Saturday 26 August 2023

Royal Match must die

 No more chances

Have you ever hated before? No, that's not right. What I should say is: have you ever been taken by Hatred before? Subsumed by a flowering blossom of fiery passion that writhes and seethes through your veins, scorching and seering and pumping from the seat of the heart and deadening the wisdom and calm of the house of reason? Have you ever lost yourself in a sea of red- cast into a scarlet stay of blistering stars, each one a white-hot sun of detestability glittering and falling like comets scarring great tracks of carnage and wreckage upon the surface of reason? Have you ever felt like that? I have. Often, actually. Just about every time I find myself affronted, no- accosted by the face of an Ad campaign right out of the seventh gate of hell to rustle my feathers. Everytime I have to endure one of those god damned Royal Match adverts.

See, I'm not inconsolable bore. I fully understand that underneath the faux credibility and 'professional masque' of the games industry there lies a seedy underbelly of opportunistic garbage we call the larger mobile gaming market. Just as I understand that, unfortunately, the rivers of gold run far more resplendent down in those musty sewers than our side of the market has ever, and likely will ever, see. (And, of course, I know that there are sole separate gems upon the mobile market too. Again, I'm no bore.) It's no great insult to my person that in the days of one of the most refreshing and heart warming video game releases of the current decade: Baldur's Gate 3, a mobile game will swoop up more concurrent players than that masterpiece will ever see during it's entire lifetime. I understand that's the way the world works and I don't care. But good god, why would you market that to me?

A great disservice within the marketing industry lies in how marketing companies often, and wantonly, fleece the clients they proport to deliver for. I merely need to hop on to my Youtube to be assailed to endless advertisements trying to court services to help deal with my pension or guide me through the menopause or any manner of things that have never once pertained to my very obvious online presence. I'm no ingenious hacker-man who disguises his online profile from the advertising market, I'm pretty much an average joe who Googles and Youtubes anything that comes to his mind, thus providing what I can assume is a pretty coherent modal from which online services can categorise and market to me. Trust me, Amazon knows how to keep my wallet perpetually drained and I use that particular website sparringly. Which can only mean that the marketing companies working for these conglomerates are purposefully taking exorbitant budgets and totally ignoring decently robust 'demographic' selectors during marketing campaigns, wasting millions as they go. I swear, the entire marketing industry is a roiling toilet of talentless hacks just waiting for the bubble to burst. But for me Royal Match hits different.

Exercise data:
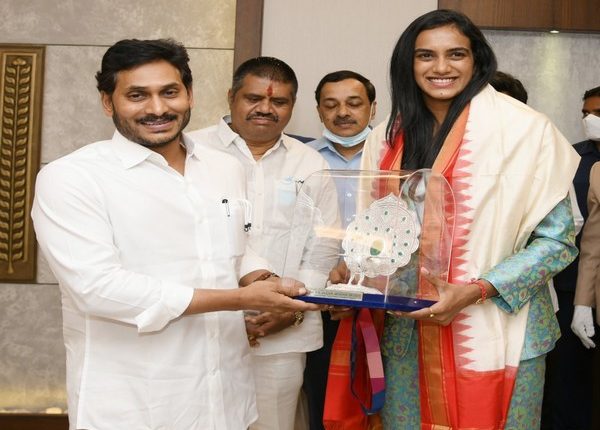
The image size is (600, 430). Identify the location of light. (557, 32).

Instructions to follow:
Which video game does the post about Royal Match ads call one of the most refreshing and heart warming releases of the current decade? This data comes from a separate source.

Solved exercise:
Baldur's Gate 3.